Павел Гаврилович взял слово с Бубнова и Зайцева, что они об истории с Пеночкиной никому ничего не скажут, и упрекнул Зайцева за то, что тот оставил девушку одну в общежитии.
Когда Зайцев вернулся, он застал Пеночкину спящей на его койке с заплаканным, опухшим лицом. На подушке, рядом, лежала любимая книжка Зайцева: учебник для вузов по астроботанике.
Но на первом же комсомольском собрании Зина Пеночкина потребовала слова и рассказала прерывающимся от волнения голосом все, что с ней случилось. Ребята слушали, растерянные, подавленные ее горестной и отчаянной откровенностью.
— Есть желающие высказаться? — спросил Зайцев, пугливо оглядывая собрание, и поспешно объявил: — значит, примем к сведению и перейдем к следующему вопросу.
— А как же я? — спросила Пеночкина.
— Что — ты? Хватит с тебя, приняли к сведению.
— Нет, я не согласна, — сказала упрямо Зина и снова обратилась к собранию: — Вы думаете, мне так легко было сказать? Знаете, я как перед этим мучилась? Сколько раз у Павла Гавриловича плакала, просила отпустить на другую стройку.
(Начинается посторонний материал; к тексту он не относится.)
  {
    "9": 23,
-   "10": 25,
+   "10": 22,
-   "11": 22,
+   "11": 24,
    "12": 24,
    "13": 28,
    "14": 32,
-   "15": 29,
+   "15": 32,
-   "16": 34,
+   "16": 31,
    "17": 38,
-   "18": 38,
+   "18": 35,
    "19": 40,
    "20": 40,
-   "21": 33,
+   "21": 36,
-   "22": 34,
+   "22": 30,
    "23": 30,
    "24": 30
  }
И сейчас я тоже замученная. Похудела вся, даже на скамейке сидеть больно.
Кто–то громко фыркнул.
Зайцев постучал карандашом по столу, произнес сокрушенно:
— Не стыдно, а? Человек искренне переживает и не скрытно. А чтобы сильнее было, на коллективе. — Произнес неуверенно: — Так что же ты, Зина, хочешь? Мы же, видишь, все как взволнованы! Потому и не высказываются товарищи, что этот вопрос не для тебя одной очень болезненный. И я тут один выход вижу: не надо бояться нам таких вопросов. Нет об этом книг, брошюр. Да разве все случаи опишут? Я одно могу заключить: давайте друг с другом про все в жизни советоваться. Ну, как у людей при коммунизме будет: друг с дружкой все обсуждать и ничего стыдного, плохого не бояться! Тогда и плохого среди нас меньше будет. — Взволнованный, сказал вдруг с предельной искренностью: — Мне ведь Зина раньше нравилась, а сказать об этом я стеснялся.
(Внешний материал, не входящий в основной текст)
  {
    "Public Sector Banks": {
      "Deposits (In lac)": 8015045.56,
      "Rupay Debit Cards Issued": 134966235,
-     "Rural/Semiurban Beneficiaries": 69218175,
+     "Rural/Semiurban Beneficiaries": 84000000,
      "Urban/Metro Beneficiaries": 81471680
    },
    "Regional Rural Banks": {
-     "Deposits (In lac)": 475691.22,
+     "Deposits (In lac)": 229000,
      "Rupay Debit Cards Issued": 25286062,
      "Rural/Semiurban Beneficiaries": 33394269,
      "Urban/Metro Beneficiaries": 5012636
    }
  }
— А теперь? — жалобно спросила Пеночкина.
— Теперь нет, — сказал потупившись Зайцев — поднял голову и, глядя в лица ребят, произнес твердо: — Может, это и неправильно, но я не могу по–старому к ней относиться, хотя она и очень высокий образец правдивости перед коллективом показала. Вот!
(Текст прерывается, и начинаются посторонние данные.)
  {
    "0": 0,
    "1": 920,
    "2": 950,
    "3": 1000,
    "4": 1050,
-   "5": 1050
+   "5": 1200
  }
Глаза у Зайцева потускнели, он глубоко вздохнул и объявил:
— Значит, по этому вопросу все. Переходим к обсуждению красного уголка. Слово товарищу Подгорной.
Как ни странно, Подгорная никогда не говорила с Пеночкиной об этой истории и всякий раз брезгливо пресекала попытки Зины затронуть эту тему.
Через несколько месяцев и сама Зина успокоилась, но, знакомясь с новыми ребятами, сообщала о себе загадочно:
— Вы не думайте, что я такая веселая, я вовсе совсем другая и многое уже пережила.
Душевная чистота и доверчивость Леночкиной вернули к ней прежние добрые чувства коллектива, и только один Павел Гаврилович покаянно жаловался Бубнову: газопровод любой с дипломом построить может, а вот ребят довести до «человека» — штука тяжелейшая и ответственнее чего хочешь. Разводил руками:
— И как я этого Крохолева сразу не раскусил! Нет, пора на пенсию, раз зоркость души утратил. Место управдома — самое для меня подходящее. — Жаловался: — Сейчас человеком трудно быть. Очень много с него, помимо должности и специальности, спрашивается по линии духовных, неписанных обязанностей.
Конечно, Балуев говорил это, несколько преувеличивая обязанности человека на земле. Но если бы побольше людей так про себя думали и усиливали свою «общественную» душевную нагрузку, жить на свете всем было бы много легче.